═════ Supplied material

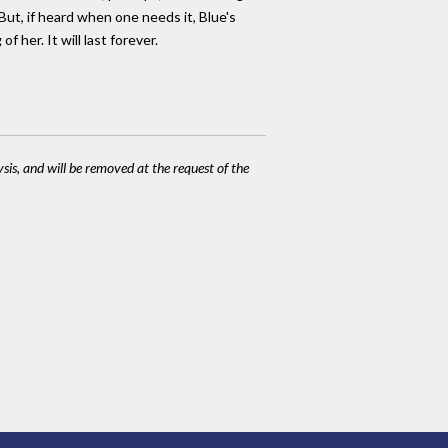
But, if heard when one needs it, Blue's
her. It will last forever.
ysis, and will be removed at the request of the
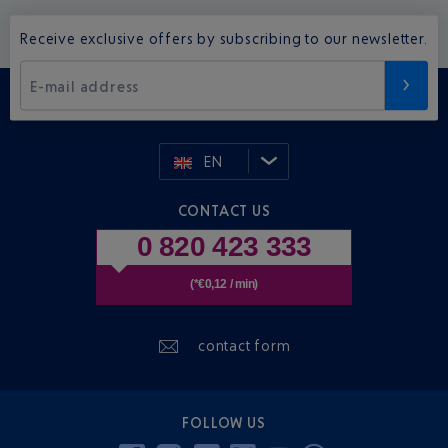
Receive exclusive offers by subscribing to our newsletter.
E-mail address
EN
CONTACT US
0 820 423 333
(*€0,12 / min)
contact form
FOLLOW US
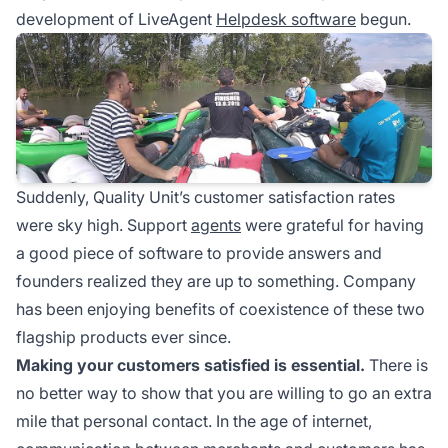
development of LiveAgent
Helpdesk software
begun.
Suddenly, Quality Unit’s customer satisfaction rates
were sky high. Support
agents
were grateful for having
a good piece of software to provide answers and
founders realized they are up to something. Company
has been enjoying benefits of coexistence of these two
flagship products ever since.
Making your customers satisfied is essential.
There is
no better way to show that you are willing to go an extra
mile that personal contact. In the age of internet,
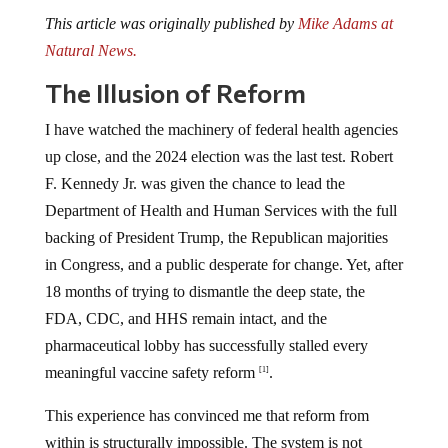
This article was originally published by
Mike Adams at
Natural News.
The Illusion of Reform
I have watched the machinery of federal health agencies
up close, and the 2024 election was the last test. Robert
F. Kennedy Jr. was given the chance to lead the
Department of Health and Human Services with the full
backing of President Trump, the Republican majorities
in Congress, and a public desperate for change. Yet, after
18 months of trying to dismantle the deep state, the
FDA, CDC, and HHS remain intact, and the
pharmaceutical lobby has successfully stalled every
meaningful vaccine safety reform
.
[1]
This experience has convinced me that reform from
within is structurally impossible. The system is not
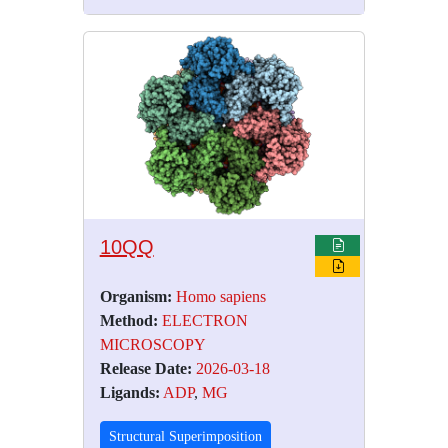
10QQ
Organism:
Homo sapiens
Method:
ELECTRON
MICROSCOPY
Release Date:
2026-03-18
Ligands:
ADP
,
MG
Structural Superimposition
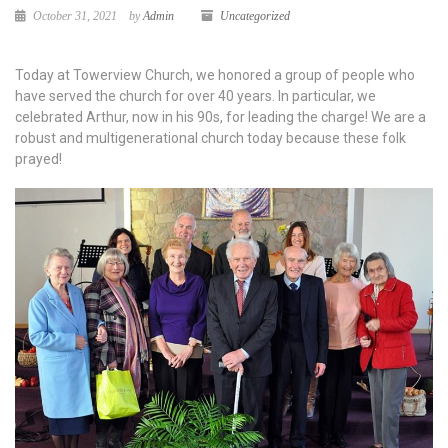
October 31, 2021
by
Admin
Uncategorized
Today at Towerview Church, we honored a group of people who
have served the church for over 40 years. In particular, we
celebrated Arthur, now in his 90s, for leading the charge! We are a
robust and multigenerational church today because these folk
prayed!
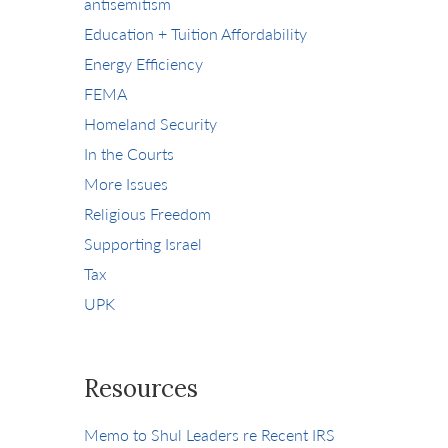
antisemitism
Education + Tuition Affordability
Energy Efficiency
FEMA
Homeland Security
In the Courts
More Issues
Religious Freedom
Supporting Israel
Tax
UPK
Resources
Memo to Shul Leaders re Recent IRS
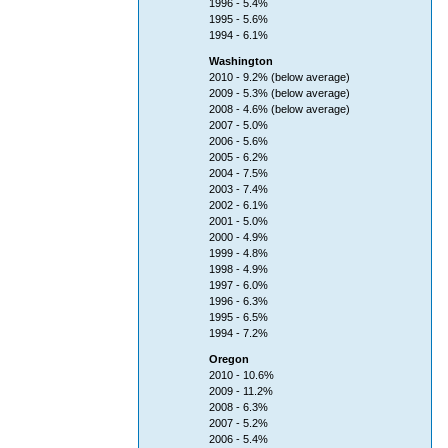
1996 - 5.4%
1995 - 5.6%
1994 - 6.1%
Washington
2010 - 9.2% (below average)
2009 - 5.3% (below average)
2008 - 4.6% (below average)
2007 - 5.0%
2006 - 5.6%
2005 - 6.2%
2004 - 7.5%
2003 - 7.4%
2002 - 6.1%
2001 - 5.0%
2000 - 4.9%
1999 - 4.8%
1998 - 4.9%
1997 - 6.0%
1996 - 6.3%
1995 - 6.5%
1994 - 7.2%
Oregon
2010 - 10.6%
2009 - 11.2%
2008 - 6.3%
2007 - 5.2%
2006 - 5.4%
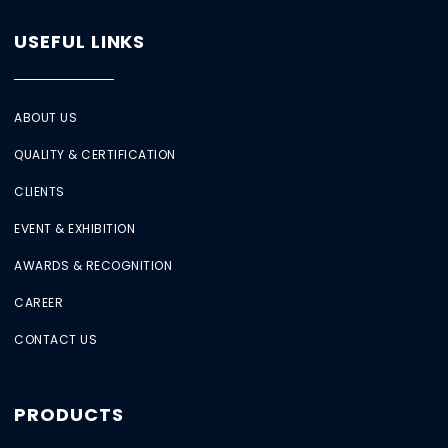
USEFUL LINKS
ABOUT US
QUALITY & CERTIFICATION
CLIENTS
EVENT & EXHIBITION
AWARDS & RECOGNITION
CAREER
CONTACT US
PRODUCTS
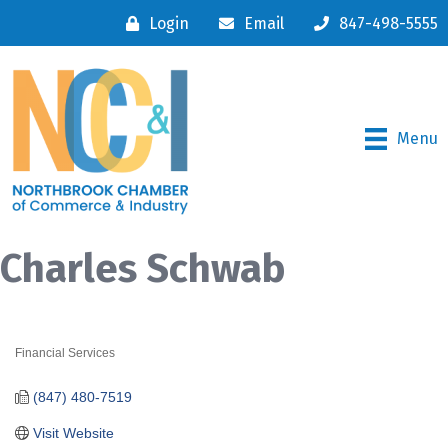
Login
Email
847-498-5555
Menu
Charles Schwab
Financial Services
Categories
(847) 480-7519
Visit Website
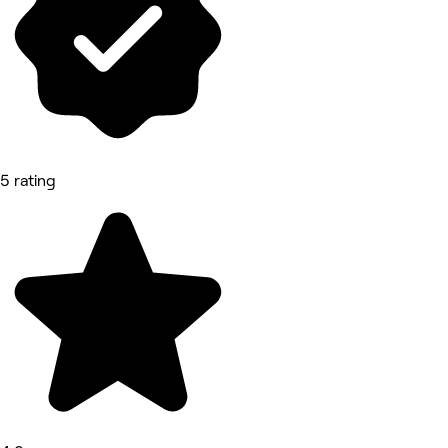
5 rating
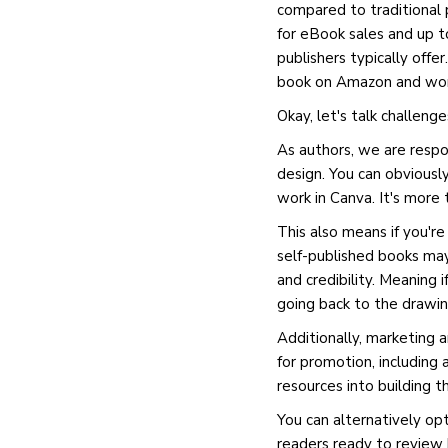
compared to traditional p
for eBook sales and up to
publishers typically offe
book on Amazon and work
Okay, let's talk challenge
As authors, we are respon
design. You can obviously 
work in Canva. It's more
This also means if you're
self-published books may
and credibility. Meaning
going back to the drawin
Additionally, marketing 
for promotion, including
resources into building 
You can alternatively opt
readers ready to review 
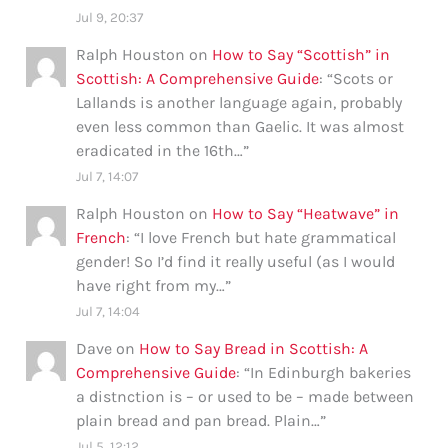
Jul 9, 20:37
Ralph Houston
on
How to Say “Scottish” in
Scottish: A Comprehensive Guide
: “
Scots or
Lallands is another language again, probably
even less common than Gaelic. It was almost
eradicated in the 16th…
”
Jul 7, 14:07
Ralph Houston
on
How to Say “Heatwave” in
French
: “
I love French but hate grammatical
gender! So I’d find it really useful (as I would
have right from my…
”
Jul 7, 14:04
Dave
on
How to Say Bread in Scottish: A
Comprehensive Guide
: “
In Edinburgh bakeries
a distnction is – or used to be – made between
plain bread and pan bread. Plain…
”
Jul 5, 12:12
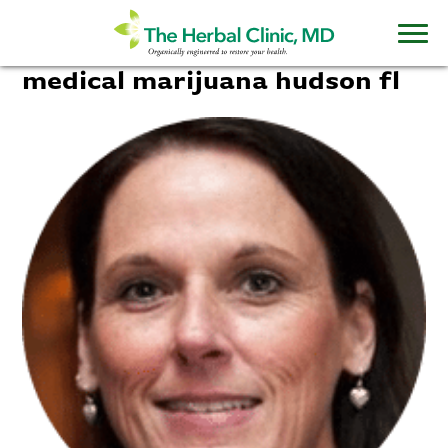
medical marijuana hudson fl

══════════

*Try it:* Apart from the pictures, return every entry above exactly as given.

*The answer:*
But, if heard when one needs it, Blue's
her. It will last forever.
ysis, and will be removed at the request of the
Receive exclusive offers by subscribing to our newsletter.
E-mail address
EN
CONTACT US
0 820 423 333
(*€0,12 / min)
contact form
FOLLOW US
development of LiveAgent
Helpdesk software
begun.
Suddenly, Quality Unit’s customer satisfaction rates
were sky high. Support
agents
were grateful for having
a good piece of software to provide answers and
founders realized they are up to something. Company
has been enjoying benefits of coexistence of these two
flagship products ever since.
Making your customers satisfied is essential.
There is
no better way to show that you are willing to go an extra
mile that personal contact. In the age of internet,
This article was originally published by
Mike Adams at
Natural News.
The Illusion of Reform
I have watched the machinery of federal health agencies
up close, and the 2024 election was the last test. Robert
F. Kennedy Jr. was given the chance to lead the
Department of Health and Human Services with the full
backing of President Trump, the Republican majorities
in Congress, and a public desperate for change. Yet, after
18 months of trying to dismantle the deep state, the
FDA, CDC, and HHS remain intact, and the
pharmaceutical lobby has successfully stalled every
meaningful vaccine safety reform
.
[1]
This experience has convinced me that reform from
within is structurally impossible. The system is not
10QQ
Organism:
Homo sapiens
Method:
ELECTRON
MICROSCOPY
Release Date:
2026-03-18
Ligands:
ADP
,
MG
Structural Superimposition
October 31, 2021
by
Admin
Uncategorized
Today at Towerview Church, we honored a group of people who
have served the church for over 40 years. In particular, we
celebrated Arthur, now in his 90s, for leading the charge! We are a
robust and multigenerational church today because these folk
prayed!
antisemitism
Education + Tuition Affordability
Energy Efficiency
FEMA
Homeland Security
In the Courts
More Issues
Religious Freedom
Supporting Israel
Tax
UPK
Resources
Memo to Shul Leaders re Recent IRS
1996 - 5.4%
1995 - 5.6%
1994 - 6.1%
Washington
2010 - 9.2% (below average)
2009 - 5.3% (below average)
2008 - 4.6% (below average)
2007 - 5.0%
2006 - 5.6%
2005 - 6.2%
2004 - 7.5%
2003 - 7.4%
2002 - 6.1%
2001 - 5.0%
2000 - 4.9%
1999 - 4.8%
1998 - 4.9%
1997 - 6.0%
1996 - 6.3%
1995 - 6.5%
1994 - 7.2%
Oregon
2010 - 10.6%
2009 - 11.2%
2008 - 6.3%
2007 - 5.2%
2006 - 5.4%
USEFUL LINKS
ABOUT US
QUALITY & CERTIFICATION
CLIENTS
EVENT & EXHIBITION
AWARDS & RECOGNITION
CAREER
CONTACT US
PRODUCTS
Login
Email
847-498-5555
Menu
Charles Schwab
Financial Services
Categories
(847) 480-7519
Visit Website
5 rating
compared to traditional p
for eBook sales and up to
publishers typically offe
book on Amazon and work
Okay, let's talk challenge
As authors, we are respon
design. You can obviously 
work in Canva. It's more
This also means if you're
self-published books may
and credibility. Meaning
going back to the drawin
Additionally, marketing 
for promotion, including
resources into building 
You can alternatively opt
readers ready to review 
Jul 9, 20:37
Ralph Houston
on
How to Say “Scottish” in
Scottish: A Comprehensive Guide
: “
Scots or
Lallands is another language again, probably
even less common than Gaelic. It was almost
eradicated in the 16th…
”
Jul 7, 14:07
Ralph Houston
on
How to Say “Heatwave” in
French
: “
I love French but hate grammatical
gender! So I’d find it really useful (as I would
have right from my…
”
Jul 7, 14:04
Dave
on
How to Say Bread in Scottish: A
Comprehensive Guide
: “
In Edinburgh bakeries
a distnction is – or used to be – made between
plain bread and pan bread. Plain…
”
Jul 5, 12:12
medical marijuana hudson fl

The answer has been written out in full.